Ich schloss das Auto auf und schmiss meine Handtasche und Apothekentütchen auf dem Beifahrersitz.
Knirsch...
Ich schaute nach rechts und sah, dass die Scheibe eingeschlagen wurde und die Autobatterie fehlte.
"Du elende Analgeburt", knurrte ich und schlug auf das Lenkrad. Mit meiner Handtasche bewaffnet, stieg ich aus dem Auto und knallte die Tür zu. Trotzdem schloss ich ab. Ich lief über den ganzen Parkplatz, auf der Hoffnung den Typen zu finden. Aber nichts da.
Von ihm fehlte jede Spur.
Knurrend und ziemlich sauer, ging ich zurück zum Auto.
"Ich flipp hier noch aus", brummte ich und zog die Tür zu. Ich verließ den Parkplatz und blieb als erster an der roten Ampel stehen.
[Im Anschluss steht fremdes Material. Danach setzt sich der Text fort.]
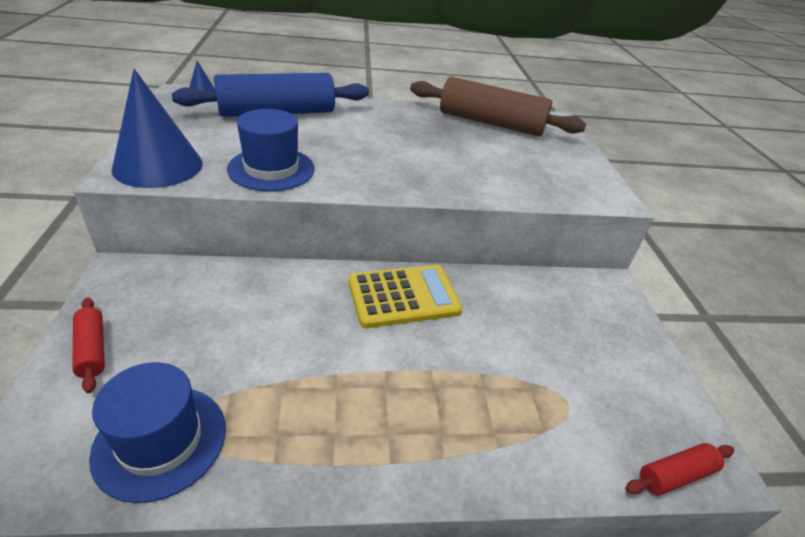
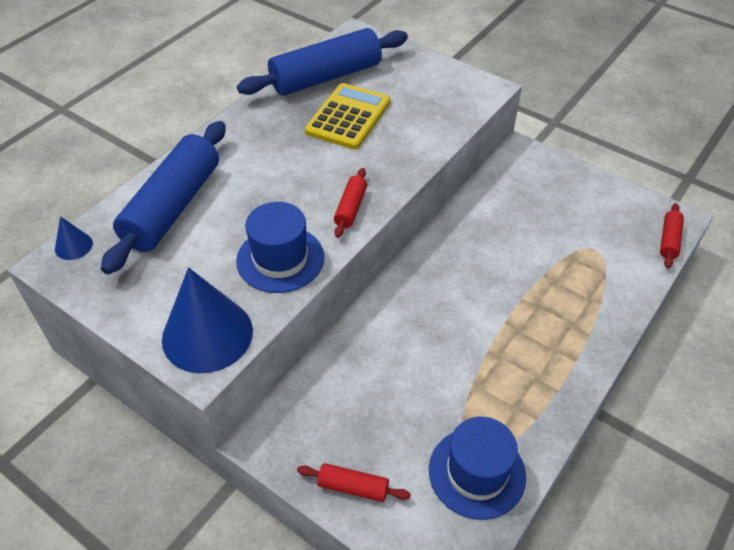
camera: 45 degrees left, 10 degrees up
(367, 181) = (351, 208): none -> red rolling pin
(403, 296) = (443, 270): yellow calculator -> yellow calculator (348, 117)
(491, 123) = (326, 77): brown rolling pin -> blue rolling pin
Sauer schaute ich mir die Fahrer an, die an den anderen Ampeln standen. Der eine popelte in der Nase und der andere der von einem Outletstore kam, kam mir bekannt vor.
Das war der Typ!
Ich machte den Leerlauf rein und zog die Handbremse an, ehe ich Ausstieg und einfach über die Kreuzung spazierte. Die anderen Autos hupten, um mich zu warnen. Ich blieb vor dem Auto mit den Typen stehen und schaute sauer rein.
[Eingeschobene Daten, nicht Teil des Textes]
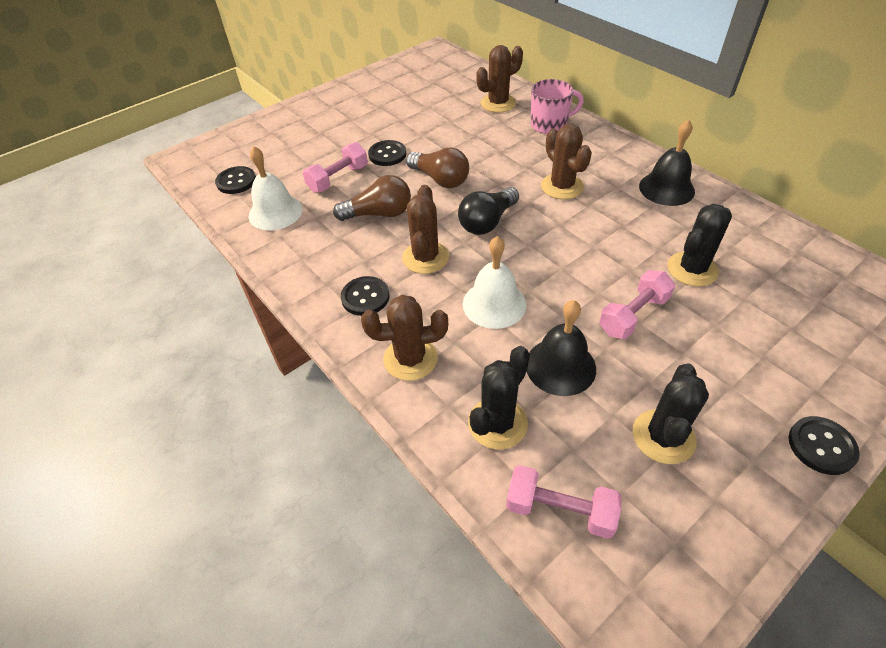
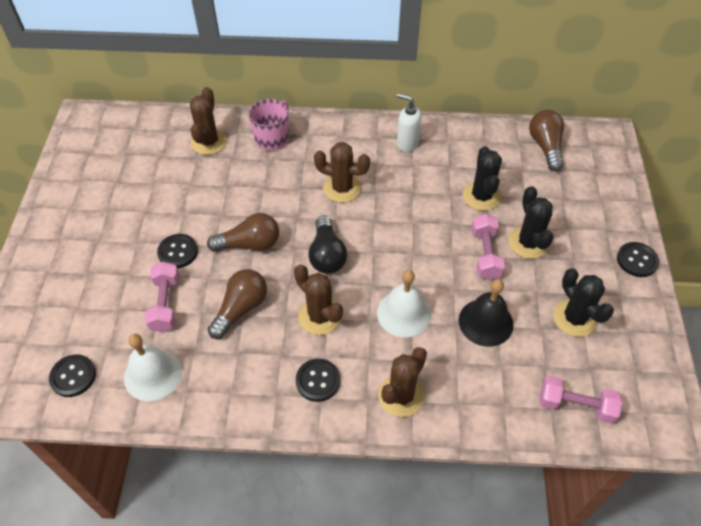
camera: 50 degrees left, 5 degrees up
(497, 423) = (495, 388): black cactus -> black cactus (528, 243)
(559, 510) = (575, 405): pink dumbbell -> pink dumbbell turned 45 degrees clockwise
(666, 188) = (407, 143): black bell -> white soap dispenser
(828, 273) = (545, 147): none -> brown light bulb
Erschrocken riss er die Augen auf und setzte zum fahren an. Ich trat zwar nicht beiseite, aber ging ein paar Schritte zurück.
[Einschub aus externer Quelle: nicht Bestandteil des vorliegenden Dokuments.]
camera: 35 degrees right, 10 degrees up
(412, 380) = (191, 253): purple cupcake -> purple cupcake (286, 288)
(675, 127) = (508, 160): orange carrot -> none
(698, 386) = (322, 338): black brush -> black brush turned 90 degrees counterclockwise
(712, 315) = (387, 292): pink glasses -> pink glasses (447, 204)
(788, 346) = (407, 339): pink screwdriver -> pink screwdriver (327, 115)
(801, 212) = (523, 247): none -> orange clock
"Gib mir meine Batterie wieder!"
"Verpiss dich!", schrie er mich an.
Als ich sein Außenspiegel abgetreten hatte, machte er schnell das Fenster zu.
"Batterie!", schrie ich und trat gegen den Kühlergrill des neuen BMW's.
Er ließ nur den Motor aufheulen und fuhr wieder vor. Ich ging wieder zurück.
"Dein zweiter Außenspiegel...", ich hielt inne, als ich sah, dass jemand aus dem Auto dahinter Ausstieg und die Beifahrertür öffnete.
"Hi, May."
"Hi, Solin."
"Das ist deine?"
"Ja", sagte ich und nahm die Autobatterie entgegen.
"Gern geschehen", meinte Soso und trat die Tür zu.
"Eh, ihr Nutten!", rief der Typ.
Solin drehte sich wieder um und trat den zweiten Spiegel ab, ehe sie ihn aufhob und weg schmiss.
"Netter Tritt."
"Man lernt schnell von dir", entgegnete sie und ging zurück zum Auto. Der Typ war sauer. Er stieg aus seinem Wagen und schrie uns beiden wie wild an.
"Komm runter, Vin Diesel der Türken."
"Ey, dass lass ich mir nicht bieten. Das wird ein Disstrack über die unfreundlichen Weiber aus Dortmund geben."
"Mach hier keinen auf Bushido, du Muschi."
"Ich bin Apo Red, du musst mich kennen."
"Das einzige was ich kennen muss, sind sämtliche Wege dich zu töten, du Nummero Spacko."
"Wer bezahlt mir das."
"Mach doch noch ein Lied, und nenn es everyday Autospiegel!", rief ich ihn zu und stieg ins Auto.